◆ **WORK INSTRUCTIONS**: Copy out the data lines word for word, beginning with the line that contains "0: median -129.4, box" and continuing through the line that contains "What is the difference between the highest", with both of those lines included.
=-=-=-=-=
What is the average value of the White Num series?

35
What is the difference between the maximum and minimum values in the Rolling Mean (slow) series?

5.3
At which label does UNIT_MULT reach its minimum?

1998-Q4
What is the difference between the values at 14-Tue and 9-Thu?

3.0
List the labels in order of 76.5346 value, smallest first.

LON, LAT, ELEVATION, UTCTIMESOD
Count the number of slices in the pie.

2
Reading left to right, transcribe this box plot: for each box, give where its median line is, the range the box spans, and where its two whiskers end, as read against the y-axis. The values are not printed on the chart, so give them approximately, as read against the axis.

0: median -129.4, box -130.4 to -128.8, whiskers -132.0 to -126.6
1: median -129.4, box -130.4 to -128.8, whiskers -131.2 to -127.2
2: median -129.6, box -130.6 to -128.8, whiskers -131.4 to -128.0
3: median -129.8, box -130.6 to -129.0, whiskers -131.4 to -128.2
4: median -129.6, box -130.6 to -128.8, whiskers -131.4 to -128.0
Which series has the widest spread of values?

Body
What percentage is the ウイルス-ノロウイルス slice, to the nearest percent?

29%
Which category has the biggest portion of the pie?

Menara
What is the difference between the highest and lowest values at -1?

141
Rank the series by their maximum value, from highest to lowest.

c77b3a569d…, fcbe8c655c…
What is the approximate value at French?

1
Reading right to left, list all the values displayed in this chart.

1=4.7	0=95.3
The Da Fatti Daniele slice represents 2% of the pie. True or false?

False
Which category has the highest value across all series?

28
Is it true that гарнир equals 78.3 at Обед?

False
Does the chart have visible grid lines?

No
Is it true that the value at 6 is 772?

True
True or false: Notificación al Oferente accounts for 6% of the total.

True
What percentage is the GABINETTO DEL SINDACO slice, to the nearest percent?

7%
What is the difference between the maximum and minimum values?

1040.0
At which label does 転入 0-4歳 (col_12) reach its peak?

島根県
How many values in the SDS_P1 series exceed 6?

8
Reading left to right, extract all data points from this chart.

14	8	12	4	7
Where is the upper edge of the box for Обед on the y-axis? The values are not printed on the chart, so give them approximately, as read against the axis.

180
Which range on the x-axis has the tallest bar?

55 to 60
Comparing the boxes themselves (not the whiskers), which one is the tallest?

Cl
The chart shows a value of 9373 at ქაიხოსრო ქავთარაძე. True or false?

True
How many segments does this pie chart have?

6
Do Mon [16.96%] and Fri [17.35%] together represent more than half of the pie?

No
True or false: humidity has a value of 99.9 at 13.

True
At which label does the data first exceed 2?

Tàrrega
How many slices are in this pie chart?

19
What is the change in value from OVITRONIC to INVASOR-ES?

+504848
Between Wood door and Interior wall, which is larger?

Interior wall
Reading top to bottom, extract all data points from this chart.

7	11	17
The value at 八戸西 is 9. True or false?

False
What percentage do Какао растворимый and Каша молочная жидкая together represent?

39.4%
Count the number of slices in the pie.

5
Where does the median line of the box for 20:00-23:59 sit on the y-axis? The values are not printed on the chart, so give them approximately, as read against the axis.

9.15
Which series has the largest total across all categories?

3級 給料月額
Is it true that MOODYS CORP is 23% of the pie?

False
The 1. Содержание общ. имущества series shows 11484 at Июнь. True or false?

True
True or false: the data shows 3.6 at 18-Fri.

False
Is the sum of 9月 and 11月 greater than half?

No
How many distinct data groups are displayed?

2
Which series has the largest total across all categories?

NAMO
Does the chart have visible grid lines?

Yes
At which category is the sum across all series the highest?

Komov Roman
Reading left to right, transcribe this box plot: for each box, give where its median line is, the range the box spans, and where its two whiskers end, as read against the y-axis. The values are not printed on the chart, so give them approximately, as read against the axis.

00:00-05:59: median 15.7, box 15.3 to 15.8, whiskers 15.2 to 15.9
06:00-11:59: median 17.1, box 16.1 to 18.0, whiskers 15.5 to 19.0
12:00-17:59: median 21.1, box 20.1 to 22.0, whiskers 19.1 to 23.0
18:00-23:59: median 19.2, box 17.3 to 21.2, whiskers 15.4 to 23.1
=-=-=-=-=
◆ **RESPONSE TO THIS EXERCISE**:
0: median -129.4, box -130.4 to -128.8, whiskers -132.0 to -126.6
1: median -129.4, box -130.4 to -128.8, whiskers -131.2 to -127.2
2: median -129.6, box -130.6 to -128.8, whiskers -131.4 to -128.0
3: median -129.8, box -130.6 to -129.0, whiskers -131.4 to -128.2
4: median -129.6, box -130.6 to -128.8, whiskers -131.4 to -128.0
Which series has the widest spread of values?

Body
What percentage is the ウイルス-ノロウイルス slice, to the nearest percent?

29%
Which category has the biggest portion of the pie?

Menara
What is the difference between the highest and lowest values at -1?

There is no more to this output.